# [PETUNJUK TUGAS 1]
Salinlah bagian teks tentang sejarah Syiah dan Sunni di bawah ini, mulai dari "Mungkin sering kita" sampai "perbedaan diantara keduanya..".

# [KUTIPAN TERPILIH]
Senin, 24 Juni 2013

Sejarah Perbedaan Syiah dan Sunni

Diskusi tentang sejarah Syiah dan Sunni sampai hari ini menjadi diskusi tak berkesudahan, terkait dengan persoalan keyakinan, fikih, bahkan politik. Sering kali perdebatan dan saling tuduh terjadi lantaran sudut pandang yang bias.
Agar kita mendapatkan sudut pandang yang jernih tentang hal ini, tentu kita mesti menengok terlebih dahulu sejarah Syiah dan Sunni, terutama pada era kekhalifahan, di mana kedua sekte (aliran) itu lahir, bergesekan dan berdampingan.

Mungkin sering kita alami ketika hendak mendaftar di suatu situs atau forum tertentu, pada saat mengisikan data religion, lalu memilih muslim lantas kita akan dihadapkan pada pilihan apakah kita termasuk muslim sunni atau muslim syiah..
Rasanya sebagian besar agan-agan sekalian sudah tau harus memilih muslim yang mana. Tapi ane pikir tidak sedikit juga agan-agan yang bingung dengan pilihan itu karena tidak tau perbedaan diantara keduanya..
Nah jadi disini ane ingin coba berbagi sedikit ilmu dengan harapan dapat menambah pengetahuan agan-agan sekalian, jadi klo suatu saat ada orang nanya kita bisa jawab..

# [DATA YANG DIBERIKAN]
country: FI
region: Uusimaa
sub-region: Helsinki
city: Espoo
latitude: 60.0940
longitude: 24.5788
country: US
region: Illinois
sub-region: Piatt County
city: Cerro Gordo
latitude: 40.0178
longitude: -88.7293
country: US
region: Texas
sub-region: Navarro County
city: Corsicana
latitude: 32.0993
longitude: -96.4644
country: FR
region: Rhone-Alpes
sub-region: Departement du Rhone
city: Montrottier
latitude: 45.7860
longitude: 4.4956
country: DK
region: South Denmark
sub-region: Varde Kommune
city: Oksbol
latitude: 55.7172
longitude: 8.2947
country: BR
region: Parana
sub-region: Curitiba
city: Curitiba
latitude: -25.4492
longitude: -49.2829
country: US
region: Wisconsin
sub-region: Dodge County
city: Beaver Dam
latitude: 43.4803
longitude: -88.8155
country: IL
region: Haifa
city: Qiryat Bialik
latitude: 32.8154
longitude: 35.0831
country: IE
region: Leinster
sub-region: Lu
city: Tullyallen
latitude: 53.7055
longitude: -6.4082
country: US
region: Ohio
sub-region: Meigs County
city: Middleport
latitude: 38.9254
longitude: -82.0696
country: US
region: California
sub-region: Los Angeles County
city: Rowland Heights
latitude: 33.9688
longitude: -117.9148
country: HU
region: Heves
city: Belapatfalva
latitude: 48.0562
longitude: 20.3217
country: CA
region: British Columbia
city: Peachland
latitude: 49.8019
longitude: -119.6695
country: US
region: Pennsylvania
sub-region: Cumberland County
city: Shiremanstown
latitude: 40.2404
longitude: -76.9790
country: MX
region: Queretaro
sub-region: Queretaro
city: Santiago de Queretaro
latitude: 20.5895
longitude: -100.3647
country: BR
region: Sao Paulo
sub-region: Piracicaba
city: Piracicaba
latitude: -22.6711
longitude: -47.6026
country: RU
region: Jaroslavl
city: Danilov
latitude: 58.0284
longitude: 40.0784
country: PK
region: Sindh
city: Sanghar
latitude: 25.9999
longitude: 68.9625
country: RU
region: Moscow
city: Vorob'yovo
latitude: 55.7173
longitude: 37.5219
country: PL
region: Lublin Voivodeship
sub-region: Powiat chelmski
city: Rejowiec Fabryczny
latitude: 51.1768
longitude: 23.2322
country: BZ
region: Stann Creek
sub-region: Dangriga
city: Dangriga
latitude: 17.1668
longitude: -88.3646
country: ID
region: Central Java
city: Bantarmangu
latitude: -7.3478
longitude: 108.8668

# [PETUNJUK TUGAS 2]
Ambil setiap baris data di atas yang memuat kata "County", lalu tuliskan baris-baris itu tanpa perubahan.

# [HASIL TUGAS 1]
Mungkin sering kita alami ketika hendak mendaftar di suatu situs atau forum tertentu, pada saat mengisikan data religion, lalu memilih muslim lantas kita akan dihadapkan pada pilihan apakah kita termasuk muslim sunni atau muslim syiah..
Rasanya sebagian besar agan-agan sekalian sudah tau harus memilih muslim yang mana. Tapi ane pikir tidak sedikit juga agan-agan yang bingung dengan pilihan itu karena tidak tau perbedaan diantara keduanya..

# [HASIL TUGAS 2]
sub-region: Piatt County
sub-region: Navarro County
sub-region: Dodge County
sub-region: Meigs County
sub-region: Los Angeles County
sub-region: Cumberland County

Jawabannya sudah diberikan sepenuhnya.